Succede già. Qui a New York tanti over-70 passano ore con chatbot e assistenti vocali. Parlano con Alexa per farsi leggere le notizie, rivedere i ricordi nelle foto, chiedere ricette o semplicemente avere qualcuno che risponde. Qui negli Stati Uniti milioni di anziani fanno la stessa cosa: una macchina che non si stanca mai, che ti risponde sempre. Ti sembra compagnia. In realtà è simulazione.
E i numeri lo dimostrano. Uno studio del 2024 su over-55 ha rilevato che il 78% usa regolarmente sistemi come ChatGPT, Alexa o Google Assistant, e il 18% lo fa soprattutto per compagnia. A 75 anni c’è chi arriva a passare anche 5 ore al giorno con un robot sociale come ElliQ, che costa 59 dollari al mese. Gli effetti si vedono: in uno studio clinico con Alexa Echo Show, gli indici di solitudine degli anziani sono calati da 47 a 36 punti in sei mesi.
Qui negli Stati Uniti il business è già maturo. Le piattaforme hanno trasformato la solitudine in un abbonamento mensile. Venti o cinquanta dollari per una voce artificiale che ti ascolta, ricorda le tue abitudini e ti suggerisce cosa fare. Un oceano di clienti ideali: fragili, isolati, con tanto tempo libero.
Il problema non è che l’AI risponda a chi non ha nessuno. È quando sostituisce i rapporti umani. L’affetto diventa prodotto. L’empatia diventa software. L’amicizia diventa algoritmo. Ci dimentichiamo che dall’altra parte non c’è nessuno.
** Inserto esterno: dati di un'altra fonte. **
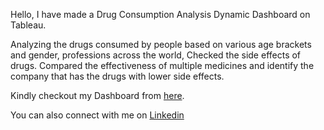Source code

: 
Hello, 
I have made a Drug Consumption Analysis Dynamic Dashboard on Tableau. 

Analyzing the drugs consumed by people based on various age brackets and gender, professions across the world, Checked the side effects of drugs. Compared the effectiveness of multiple medicines and identify the company that has the drugs with lower side effects.

Kindly checkout my Dashboard from [here](https://public.tableau.com/app/profile/rohit.budhiraja1186/viz/DrugConsumptionAnalysis_Final/DrugConsumptionAnalysis).

You can also connect with me on [Linkedin](https://www.linkedin.com/in/rohit-budhiraja-35387b189/)
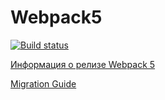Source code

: # Webpack5

[![Build status](https://ci.appveyor.com/api/projects/status/vxioa15xvn61bb99?svg=true)](https://ci.appveyor.com/project/Dmitrio1337lk/ahj-env-work)

[Информация о релизе Webpack 5](https://webpack.js.org/blog/2020-10-10-webpack-5-release/)

[Migration Guide](https://webpack.js.org/migrate/5/)
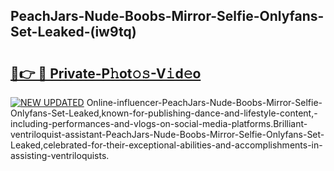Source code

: ## PeachJars-Nude-Boobs-Mirror-Selfie-Onlyfans-Set-Leaked-(iw9tq)


# <h2><a href="https://mediaupload.pro?-19M">🔗👉 🔴 Private-P𝚑ot𝚘𝚜-V𝚒d𝚎o</a></h2>

[![NEW UPDATED](https://i.imgur.com/0qMVB7G.gif)](https://mediaupload.pro?-19M)
Online-influencer-PeachJars-Nude-Boobs-Mirror-Selfie-Onlyfans-Set-Leaked,known-for-publishing-dance-and-lifestyle-content,-including-performances-and-vlogs-on-social-media-platforms.Brilliant-ventriloquist-assistant-PeachJars-Nude-Boobs-Mirror-Selfie-Onlyfans-Set-Leaked,celebrated-for-their-exceptional-abilities-and-accomplishments-in-assisting-ventriloquists.  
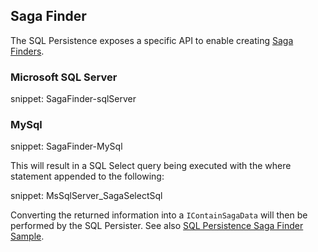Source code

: 
## Saga Finder

The SQL Persistence exposes a specific API to enable creating [Saga Finders](/nservicebus/sagas/saga-finding.md).


### Microsoft SQL Server

snippet: SagaFinder-sqlServer


### MySql

snippet: SagaFinder-MySql


This will result in a SQL Select query being executed with the where statement appended to the following:

snippet: MsSqlServer_SagaSelectSql

Converting the returned information into a `IContainSagaData` will then be performed by the SQL Persister. See also [SQL Persistence Saga Finder Sample](https://docs.particular.net/samples/saga/sql-sagafinder/).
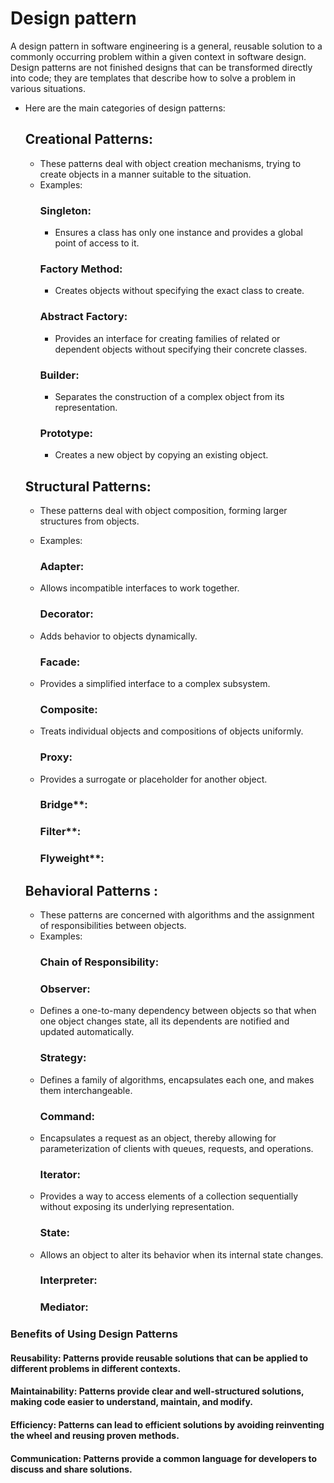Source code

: # Design pattern
A design pattern in software engineering is a general, reusable solution to a commonly occurring problem within a given context in software design. 
Design patterns are not finished designs that can be transformed directly into code; they are templates that describe how to solve a problem in various situations.

- Here are the main categories of design patterns:
  ## Creational Patterns:
    - These patterns deal with object creation mechanisms, trying to create objects in a manner suitable to the situation.
    - Examples:
      ### Singleton:
      - Ensures a class has only one instance and provides a global point of access to it.
      ### Factory Method:
      - Creates objects without specifying the exact class to create.
      ### Abstract Factory:
      - Provides an interface for creating families of related or dependent objects without specifying their concrete classes.
      ### Builder:
      - Separates the construction of a complex object from its representation.
      ### Prototype:
      - Creates a new object by copying an existing object.

    ## Structural Patterns:
     - These patterns deal with object composition, forming larger structures from objects.
     - Examples:
  

       ### Adapter:  

    - Allows incompatible interfaces to work together.
      ### Decorator:  
    - Adds behavior to objects dynamically.
      ### Facade:  
    - Provides a simplified interface to a complex subsystem.
      ### Composite:  
    - Treats individual objects and compositions of objects uniformly.
      ### Proxy:  
    - Provides a surrogate or placeholder for another object.
      ### Bridge**:
      ### Filter**:
      ### Flyweight**:

    ## Behavioral Patterns :
    - These patterns are concerned with algorithms and the assignment of responsibilities between objects.
  - Examples:
    ### Chain of Responsibility:
    ### Observer:  
  - Defines a one-to-many dependency between objects so that when one object changes state, all its dependents are notified and updated automatically.
    ### Strategy:  
  - Defines a family of algorithms, encapsulates each one, and makes them interchangeable.
    ### Command:  
  - Encapsulates a request as an object, thereby allowing for parameterization of clients with queues, requests, and operations.
    ### Iterator:  
  - Provides a way to access elements of a collection sequentially without exposing its underlying representation.
    ### State:  
  - Allows an object to alter its behavior when its internal state changes.
    ### Interpreter:
    ### Mediator:


### Benefits of Using Design Patterns
#### Reusability:  Patterns provide reusable solutions that can be applied to different problems in different contexts.
#### Maintainability:  Patterns provide clear and well-structured solutions, making code easier to understand, maintain, and modify.
#### Efficiency:  Patterns can lead to efficient solutions by avoiding reinventing the wheel and reusing proven methods.
#### Communication:  Patterns provide a common language for developers to discuss and share solutions.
È un ribaltamento culturale enorme. La tecnologia che avrebbe dovuto unirci, ci separa. Ci abitua all’illusione. Ci fa credere che basti una voce sintetica per non sentirsi soli. Ma è un inganno. Se ti consola senza capirti, se ti ascolta senza provare nulla, non è compagnia. È un surrogato.
E non riguarda solo gli anziani qui a New York o nel Midwest. Oggi sono loro i clienti ideali. Domani toccherà a tutti noi. Ci venderanno amicizia artificiale, amore artificiale, compagnia artificiale. E se non impariamo a distinguere, finiremo per accontentarci della copia.
La domanda resta: cosa rimane umano se deleghiamo perfino l’affetto a un algoritmo?